[Exercise inputs]

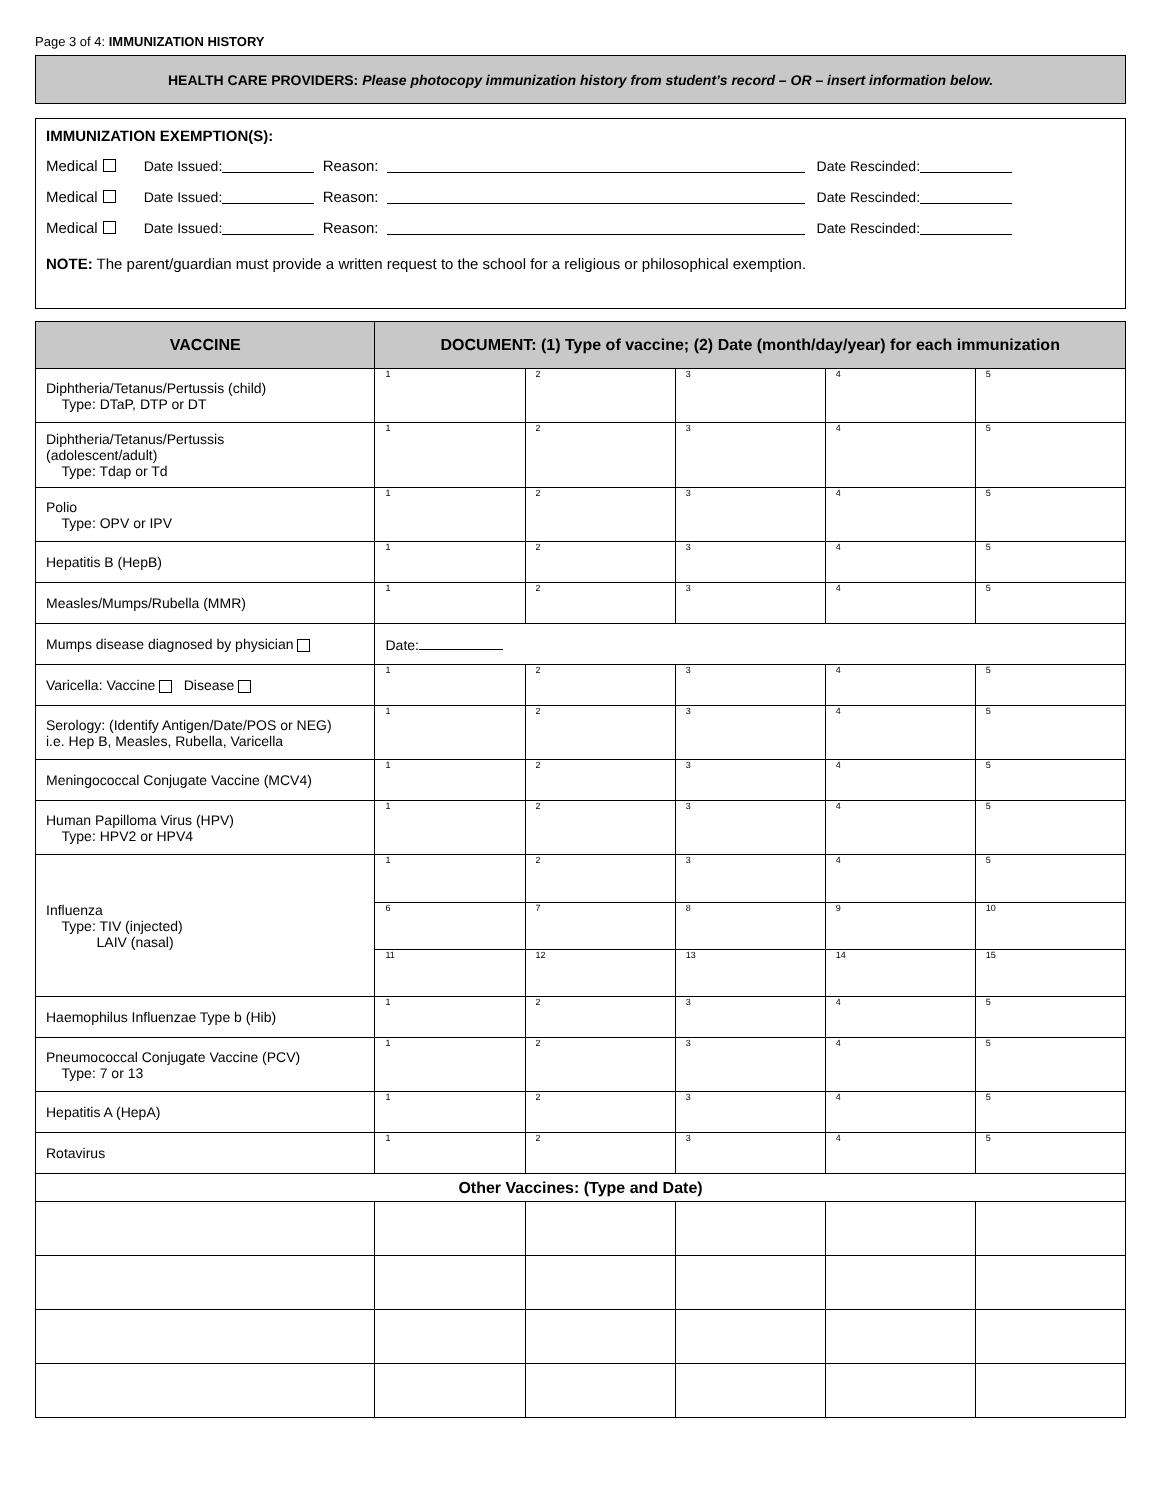Page 3 of 4: IMMUNIZATION HISTORY
HEALTH CARE PROVIDERS: Please photocopy immunization history from student’s record – OR – insert information below.
IMMUNIZATION EXEMPTION(S):
Medical Date Issued: Reason: Date Rescinded:
Medical Date Issued: Reason: Date Rescinded:
Medical Date Issued: Reason: Date Rescinded:
NOTE: The parent/guardian must provide a written request to the school for a religious or philosophical exemption.
| VACCINE | DOCUMENT: (1) Type of vaccine; (2) Date (month/day/year) for each immunization | | | | |
| --- | --- | --- | --- | --- | --- |
| Diphtheria/Tetanus/Pertussis (child) Type: DTaP, DTP or DT | 1 | 2 | 3 | 4 | 5 |
| Diphtheria/Tetanus/Pertussis (adolescent/adult) Type: Tdap or Td | 1 | 2 | 3 | 4 | 5 |
| Polio Type: OPV or IPV | 1 | 2 | 3 | 4 | 5 |
| Hepatitis B (HepB) | 1 | 2 | 3 | 4 | 5 |
| Measles/Mumps/Rubella (MMR) | 1 | 2 | 3 | 4 | 5 |
| Mumps disease diagnosed by physician | Date: | | | | |
| Varicella: Vaccine Disease | 1 | 2 | 3 | 4 | 5 |
| Serology: (Identify Antigen/Date/POS or NEG) i.e. Hep B, Measles, Rubella, Varicella | 1 | 2 | 3 | 4 | 5 |
| Meningococcal Conjugate Vaccine (MCV4) | 1 | 2 | 3 | 4 | 5 |
| Human Papilloma Virus (HPV) Type: HPV2 or HPV4 | 1 | 2 | 3 | 4 | 5 |
| Influenza Type: TIV (injected) LAIV (nasal) | 1 | 2 | 3 | 4 | 5 |
| | 6 | 7 | 8 | 9 | 10 |
| | 11 | 12 | 13 | 14 | 15 |
| Haemophilus Influenzae Type b (Hib) | 1 | 2 | 3 | 4 | 5 |
| Pneumococcal Conjugate Vaccine (PCV) Type: 7 or 13 | 1 | 2 | 3 | 4 | 5 |
| Hepatitis A (HepA) | 1 | 2 | 3 | 4 | 5 |
| Rotavirus | 1 | 2 | 3 | 4 | 5 |
| Other Vaccines: (Type and Date) | | | | | |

[Work to be completed]
Reproduce each entry precisely. Leave the pictures out.

[Written reply]
Page 3 of 4: IMMUNIZATION HISTORY
HEALTH CARE PROVIDERS: Please photocopy immunization history from student’s record – OR – insert information below.
IMMUNIZATION EXEMPTION(S):
Medical Date Issued: Reason: Date Rescinded:
Medical Date Issued: Reason: Date Rescinded:
Medical Date Issued: Reason: Date Rescinded:
NOTE: The parent/guardian must provide a written request to the school for a religious or philosophical exemption.
| VACCINE | DOCUMENT: (1) Type of vaccine; (2) Date (month/day/year) for each immunization | | | | |
| --- | --- | --- | --- | --- | --- |
| Diphtheria/Tetanus/Pertussis (child) Type: DTaP, DTP or DT | 1 | 2 | 3 | 4 | 5 |
| Diphtheria/Tetanus/Pertussis (adolescent/adult) Type: Tdap or Td | 1 | 2 | 3 | 4 | 5 |
| Polio Type: OPV or IPV | 1 | 2 | 3 | 4 | 5 |
| Hepatitis B (HepB) | 1 | 2 | 3 | 4 | 5 |
| Measles/Mumps/Rubella (MMR) | 1 | 2 | 3 | 4 | 5 |
| Mumps disease diagnosed by physician | Date: | | | | |
| Varicella: Vaccine Disease | 1 | 2 | 3 | 4 | 5 |
| Serology: (Identify Antigen/Date/POS or NEG) i.e. Hep B, Measles, Rubella, Varicella | 1 | 2 | 3 | 4 | 5 |
| Meningococcal Conjugate Vaccine (MCV4) | 1 | 2 | 3 | 4 | 5 |
| Human Papilloma Virus (HPV) Type: HPV2 or HPV4 | 1 | 2 | 3 | 4 | 5 |
| Influenza Type: TIV (injected) LAIV (nasal) | 1 | 2 | 3 | 4 | 5 |
| | 6 | 7 | 8 | 9 | 10 |
| | 11 | 12 | 13 | 14 | 15 |
| Haemophilus Influenzae Type b (Hib) | 1 | 2 | 3 | 4 | 5 |
| Pneumococcal Conjugate Vaccine (PCV) Type: 7 or 13 | 1 | 2 | 3 | 4 | 5 |
| Hepatitis A (HepA) | 1 | 2 | 3 | 4 | 5 |
| Rotavirus | 1 | 2 | 3 | 4 | 5 |
| Other Vaccines: (Type and Date) | | | | | |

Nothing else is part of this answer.